I say all this, of course, knowing full well that whatever thought-experiments might arise from such stories, I would probably be one of the least likeliest to survive if such a disaster occurred. And if I did, I would have very little to contribute to the new society. A literature and film scholar would be of little use, and I lack most of the other skills necessary for survival. I would have difficulty living without most of the basic modern conveniences, like a microwave or the internet, and once the coffee was gone, I would be of absolutely no use to anyone.
All this is prelude to the fact that I really like former Hammer staple Terence Fisher's 1965 sci-fi film, The Earth Dies Screaming (not to be confused with the Psycho-Rama classic, My World Dies Screaming, which I covered the other day, or with this or this.).
(Nor should it be confused with The Earth Dies Creaming, my epic-length, apocalyptic porn script that has yet to be produced.)
The Earth Dies Screaming chimes in at a lean 64 minutes, and much of the film is dialogue-free, as the main characters explore a world in which nearly everyone has died.
The film opens in the moments just as people suddenly start dropping dead: a train conductor dies, causing the train to derail; commuters die on the railroad platform waiting on their train; a pilot dies and crashes his plane behind a hill. The way people die, however, the film should be more aptly titled "The Earth Dies Sleeping."
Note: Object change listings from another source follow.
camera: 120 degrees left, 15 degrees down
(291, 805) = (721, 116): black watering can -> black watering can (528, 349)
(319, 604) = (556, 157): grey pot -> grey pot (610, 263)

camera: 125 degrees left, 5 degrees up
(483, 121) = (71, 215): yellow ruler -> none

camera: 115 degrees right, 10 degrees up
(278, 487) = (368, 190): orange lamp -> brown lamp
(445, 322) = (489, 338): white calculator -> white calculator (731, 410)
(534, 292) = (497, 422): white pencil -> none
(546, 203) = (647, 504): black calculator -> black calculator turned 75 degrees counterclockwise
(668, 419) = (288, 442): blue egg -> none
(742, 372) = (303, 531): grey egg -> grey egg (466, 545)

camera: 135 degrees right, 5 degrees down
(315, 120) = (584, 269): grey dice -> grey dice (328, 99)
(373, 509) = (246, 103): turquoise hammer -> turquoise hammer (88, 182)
Driving into a small, Northern England village comes Jeff, a retired American astronaut who has somehow survived whatever caused everyone else to die. Jeff systematically searches the village, looking for weapons, supplies, and survivors. He settles down in the local hotel, helping himself to the well-stocked bar, which is exactly what I would do in this circumstance.
The first 8 1/2 minutes of the film are completely dialogue-free, until a few more survivors start to show up at the inn. All have different stories about how they survived, but their stories share one thing in common: all the survivors were in some kind of environment where the air was either filtered or came through it's own oxygen supply.
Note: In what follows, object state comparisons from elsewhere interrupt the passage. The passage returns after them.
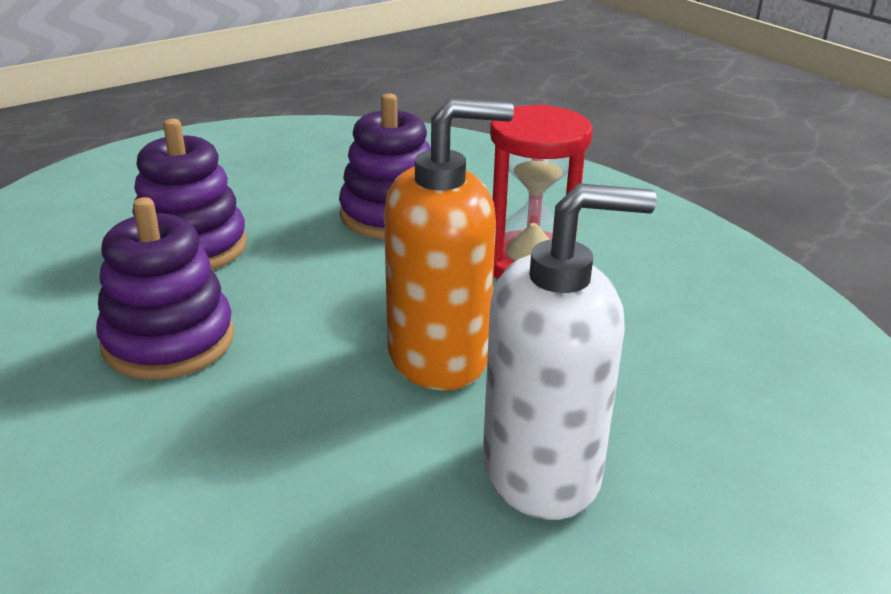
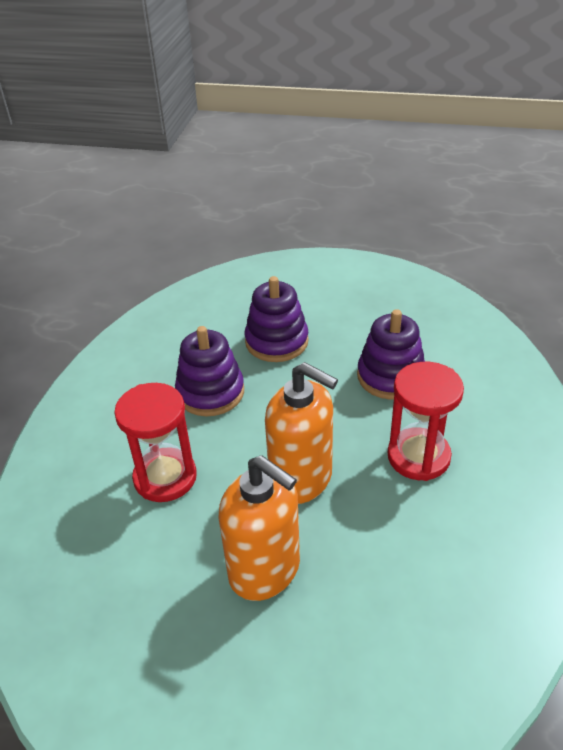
camera: 50 degrees right, 10 degrees up
(242, 471) = (165, 477): none -> red hourglass
(542, 471) = (265, 570): white soap dispenser -> orange soap dispenser

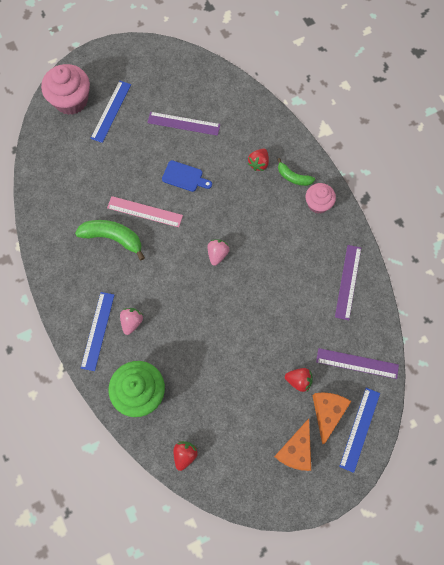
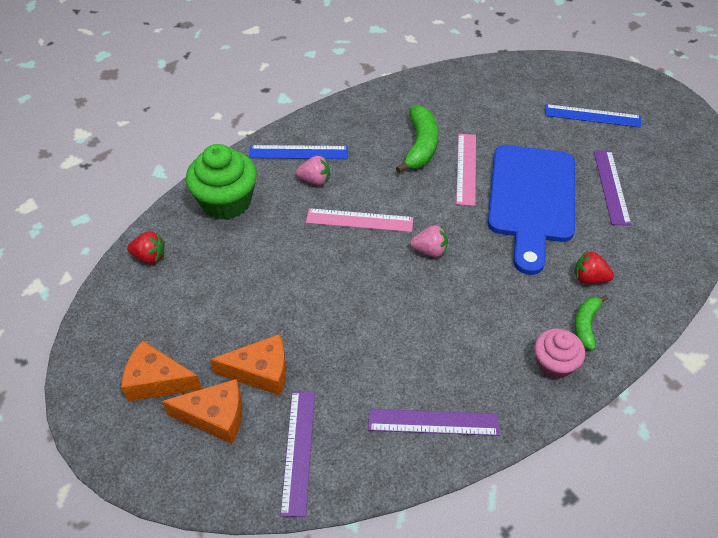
camera: 80 degrees right, 20 degrees down
(71, 100) = (588, 80): pink cupcake -> none
(180, 296) = (359, 220): none -> pink ruler
(184, 177) = (531, 199): blue cutting board -> blue cutting board, size x2.36
(298, 380) = (261, 372): red strawberry -> orange cheese
(360, 429) = (192, 466): blue ruler -> none

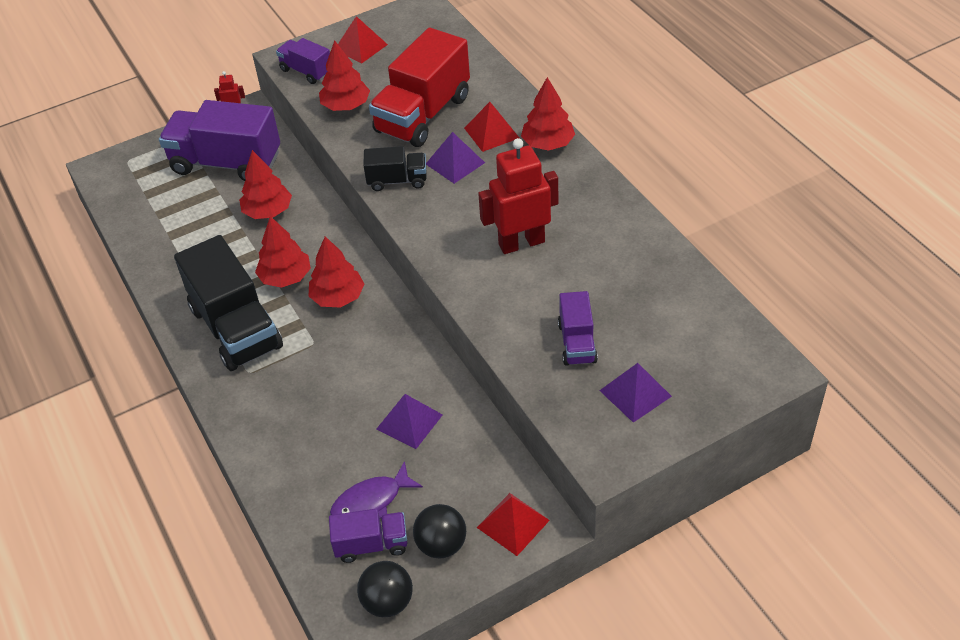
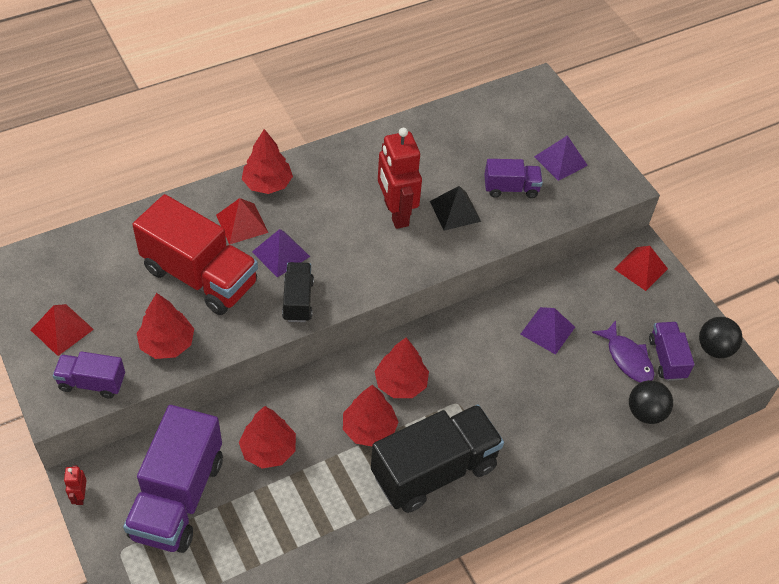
camera: 95 degrees left, 5 degrees up
(306, 71) = (92, 383): purple truck -> purple truck turned 60 degrees clockwise
(441, 544) = (662, 313): black ball -> black ball (645, 412)
(532, 292) = (455, 211): none -> black pyramid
Much of the film focuses on the personal dynamics of the survivors. None seem to be going through a denial phase, thinking that the current situation is anything but permanent. Some, in fact, start philosophizing on what the new world order will be like. One young newlywed comes across a bunch of money, and he makes an interesting commentary on just how useless it all now is, when, just a few days before, he would have done anything for it.
Most of the last survivors of the human race, it turns out, are complete bastards, especially the character Taggert, played by George Sanders stand-in Dennis Price. Taggert is clearly only out for himself, and he even tries to take a female companion along with him at gunpoint.
Some alien robot creatures eventually show up, but they merely lumber through town with unclear motivation, only attacking when they are attacked. The film, to its credit, gives us precious little information about what has happened. We know it's an alien invasion, but we don't know how the aliens killed everyone, and we don't know why they aren't bothering to eradicate the survivors. The robots, however, look awesome:
(The still comes from Tim Lucas's Video Watchdog blog.)
In the final twenty minutes of the film, all the dead people suddenly come back to life, but now with opaque white eyeballs. Suddenly, The Earth Dies Screaming becomes a zombie movie. Jeff quickly determines a way to stop the robots and zombies, at least temporarily, and the film comes to a hasty, and not entirely complete, resolution. I appreciate the fact that everything is not suddenly fixed at the end.